### What needs to be done:
Reproduce the entries word for word, and omit any picture you find in them.

### Given records:
● ● ● ● ●
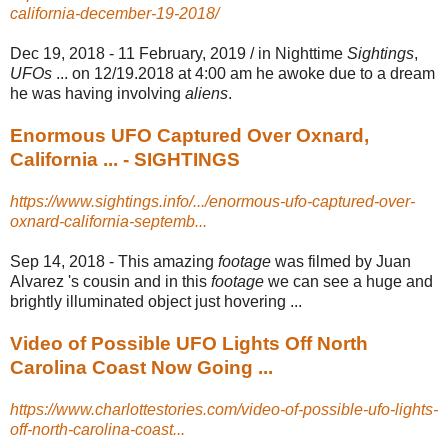
california-december-19-2018/
Dec 19, 2018 -
11 February, 2019 / in Nighttime
Sightings
,
UFOs
... on 12/19.2018 at 4:00 am he awoke due to a dream
he was having involving
aliens
.
Enormous UFO Captured Over Oxnard,
California ... - SIGHTINGS
https://www.sightings.info/.../enormous-ufo-captured-over-
oxnard-california-septemb...
Sep 14, 2018 -
This amazing
footage
was filmed by Juan
Alvarez 's cousin and in this
footage
we can see a huge and
brightly illuminated object just hovering ...
Video of Possible UFO Lights Off North
Carolina Coast Now Going ...
https://www.charlottestories.com/video-of-possible-ufo-lights-
off-north-carolina-coast...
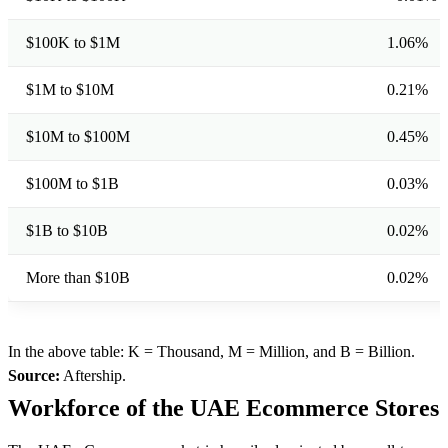
$100K to $1M
1.06%
$1M to $10M
0.21%
$10M to $100M
0.45%
$100M to $1B
0.03%
$1B to $10B
0.02%
More than $10B
0.02%
In the above table: K = Thousand, M = Million, and B = Billion.
Source:
Aftership.
Workforce of the UAE Ecommerce Stores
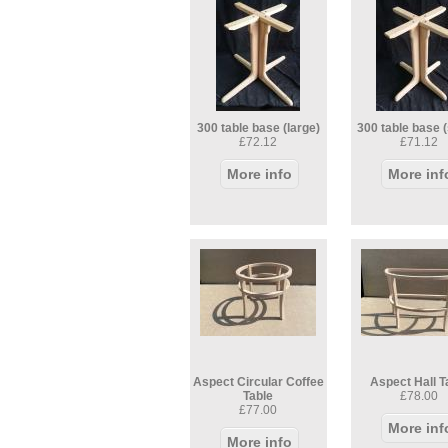
300 table base (large)
300 table base (
£72.12
£71.12
More info
More inf
Aspect Circular Coffee
Aspect Hall T
Table
£78.00
£77.00
More inf
More info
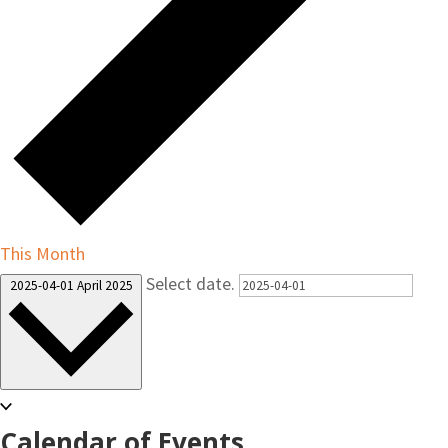
This Month
Select date.
2025-04-01
April 2025
Calendar of Events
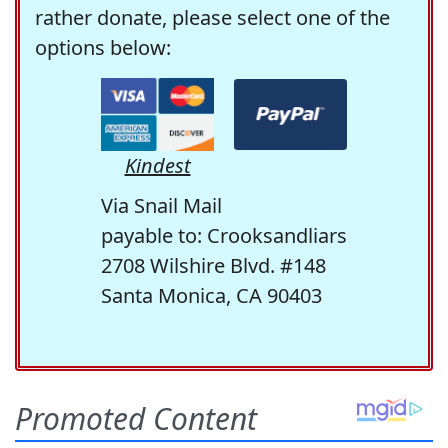
rather donate, please select one of the
options below:
Kindest
Via Snail Mail
payable to: Crooksandliars
2708 Wilshire Blvd. #148
Santa Monica, CA 90403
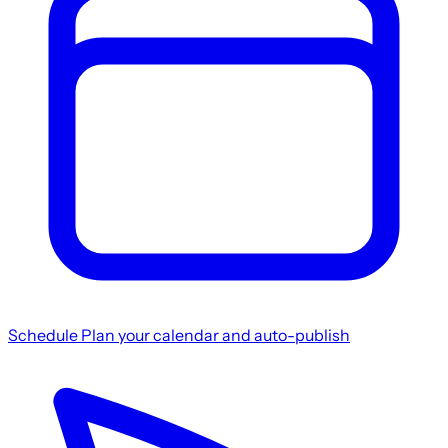
Schedule
Plan your calendar and auto-publish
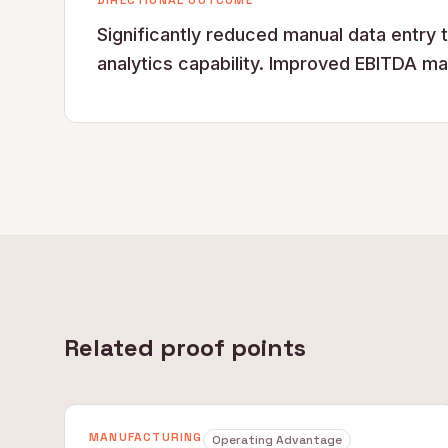
DIRECTIONAL OUTCOME
Significantly reduced manual data entry 
analytics capability. Improved EBITDA ma
Related proof points
MANUFACTURING
Operating Advantage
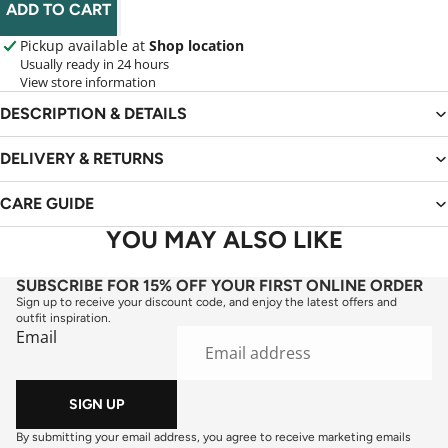
ADD TO CART
Pickup available at
Shop location
Usually ready in 24 hours
View store information
DESCRIPTION & DETAILS
DELIVERY & RETURNS
CARE GUIDE
YOU MAY ALSO LIKE
SUBSCRIBE FOR 15% OFF YOUR FIRST ONLINE ORDER
Sign up to receive your discount code, and enjoy the latest offers and
outfit inspiration.
Email
SIGN UP
By submitting your email address, you agree to receive marketing emails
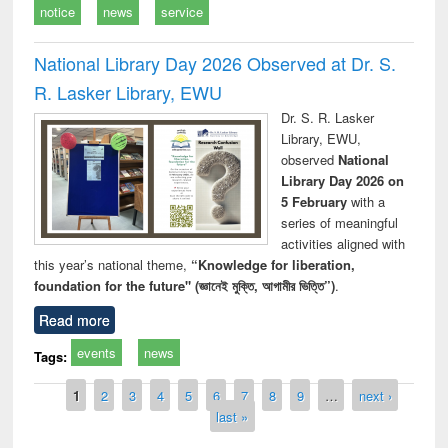
notice
news
service
National Library Day 2026 Observed at Dr. S.
R. Lasker Library, EWU
Dr. S. R. Lasker
Library, EWU,
observed
National
Library Day 2026 on
5 February
with a
series of meaningful
activities aligned with
this year’s national theme,
“Knowledge for liberation,
foundation for the future" (জ্ঞানেই মুক্তি, আগামীর ভিত্তি”)
.
Read more
events
news
Tags:
Pages
1
2
3
4
5
6
7
8
9
…
next ›
last »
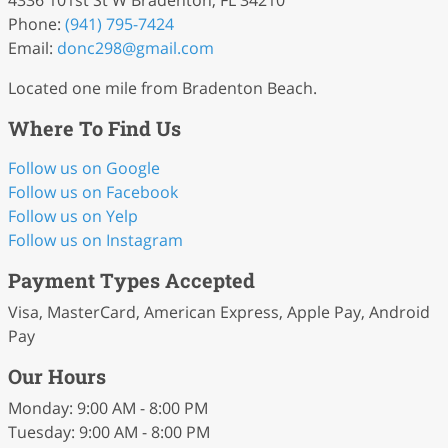
4336 101st St W Bradenton, FL 34210
Phone:
(941) 795-7424
Email:
donc298
@gmail
.com
Located one mile from Bradenton Beach.
Where To Find Us
Follow us on Google
Follow us on Facebook
Follow us on Yelp
Follow us on Instagram
Payment Types Accepted
Visa, MasterCard, American Express, Apple Pay, Android
Pay
Our Hours
Monday: 9:00 AM - 8:00 PM
Tuesday: 9:00 AM - 8:00 PM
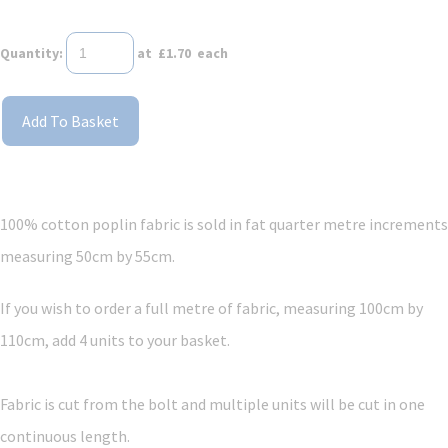
Quantity
:
at £
1.70
each
Add To Basket
100% cotton poplin fabric is sold in fat quarter metre increments
measuring 50cm by 55cm.
If you wish to order a full metre of fabric, measuring 100cm by
110cm, add 4 units to your basket.
Fabric is cut from the bolt and multiple units will be cut in one
continuous length.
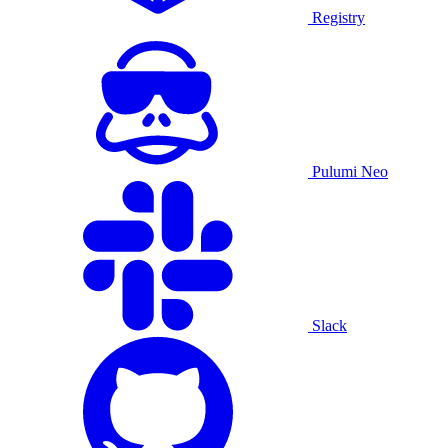
Registry
Pulumi Neo
Slack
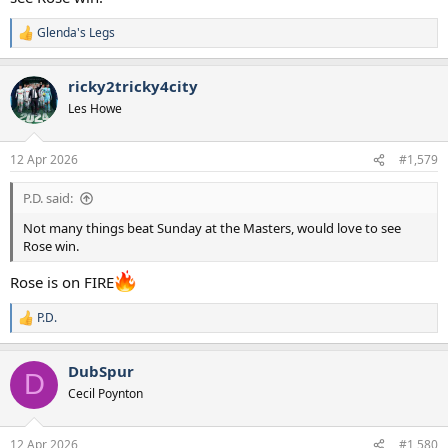
Glenda's Legs
R
e
a
ricky2tricky4city
c
t
Les Howe
i
o
n
12 Apr 2026
#1,579
s
:
P.D. said:
Not many things beat Sunday at the Masters, would love to see
Rose win.
Rose is on FIRE
P.D.
R
e
a
DubSpur
c
D
t
Cecil Poynton
i
o
n
12 Apr 2026
#1,580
● ● ● ● ●
### Exercise output:
california-december-19-2018/
Dec 19, 2018 -
11 February, 2019 / in Nighttime
Sightings
,
UFOs
... on 12/19.2018 at 4:00 am he awoke due to a dream
he was having involving
aliens
.
Enormous UFO Captured Over Oxnard,
California ... - SIGHTINGS
https://www.sightings.info/.../enormous-ufo-captured-over-
oxnard-california-septemb...
Sep 14, 2018 -
This amazing
footage
was filmed by Juan
Alvarez 's cousin and in this
footage
we can see a huge and
brightly illuminated object just hovering ...
Video of Possible UFO Lights Off North
Carolina Coast Now Going ...
https://www.charlottestories.com/video-of-possible-ufo-lights-
off-north-carolina-coast...
$100K to $1M
1.06%
$1M to $10M
0.21%
$10M to $100M
0.45%
$100M to $1B
0.03%
$1B to $10B
0.02%
More than $10B
0.02%
In the above table: K = Thousand, M = Million, and B = Billion.
Source:
Aftership.
Workforce of the UAE Ecommerce Stores
300 table base (large)
300 table base (
£72.12
£71.12
More info
More inf
Aspect Circular Coffee
Aspect Hall T
Table
£78.00
£77.00
More inf
More info
This Month
Select date.
2025-04-01
April 2025
Calendar of Events
rather donate, please select one of the
options below:
Kindest
Via Snail Mail
payable to: Crooksandliars
2708 Wilshire Blvd. #148
Santa Monica, CA 90403
Schedule
Plan your calendar and auto-publish
DIRECTIONAL OUTCOME
Significantly reduced manual data entry 
analytics capability. Improved EBITDA ma
Related proof points
MANUFACTURING
Operating Advantage
ADD TO CART
Pickup available at
Shop location
Usually ready in 24 hours
View store information
DESCRIPTION & DETAILS
DELIVERY & RETURNS
CARE GUIDE
YOU MAY ALSO LIKE
SUBSCRIBE FOR 15% OFF YOUR FIRST ONLINE ORDER
Sign up to receive your discount code, and enjoy the latest offers and
outfit inspiration.
Email
SIGN UP
By submitting your email address, you agree to receive marketing emails
notice
news
service
National Library Day 2026 Observed at Dr. S.
R. Lasker Library, EWU
Dr. S. R. Lasker
Library, EWU,
observed
National
Library Day 2026 on
5 February
with a
series of meaningful
activities aligned with
this year’s national theme,
“Knowledge for liberation,
foundation for the future" (জ্ঞানেই মুক্তি, আগামীর ভিত্তি”)
.
Read more
events
news
Tags:
Pages
1
2
3
4
5
6
7
8
9
…
next ›
last »
4336 101st St W Bradenton, FL 34210
Phone:
(941) 795-7424
Email:
donc298
@gmail
.com
Located one mile from Bradenton Beach.
Where To Find Us
Follow us on Google
Follow us on Facebook
Follow us on Yelp
Follow us on Instagram
Payment Types Accepted
Visa, MasterCard, American Express, Apple Pay, Android
Pay
Our Hours
Monday: 9:00 AM - 8:00 PM
Tuesday: 9:00 AM - 8:00 PM
Quantity
:
at £
1.70
each
Add To Basket
100% cotton poplin fabric is sold in fat quarter metre increments
measuring 50cm by 55cm.
If you wish to order a full metre of fabric, measuring 100cm by
110cm, add 4 units to your basket.
Fabric is cut from the bolt and multiple units will be cut in one
continuous length.
Registry
Pulumi Neo
Slack
Glenda's Legs
R
e
a
ricky2tricky4city
c
t
Les Howe
i
o
n
12 Apr 2026
#1,579
s
:
P.D. said:
Not many things beat Sunday at the Masters, would love to see
Rose win.
Rose is on FIRE
P.D.
R
e
a
DubSpur
c
D
t
Cecil Poynton
i
o
n
12 Apr 2026
#1,580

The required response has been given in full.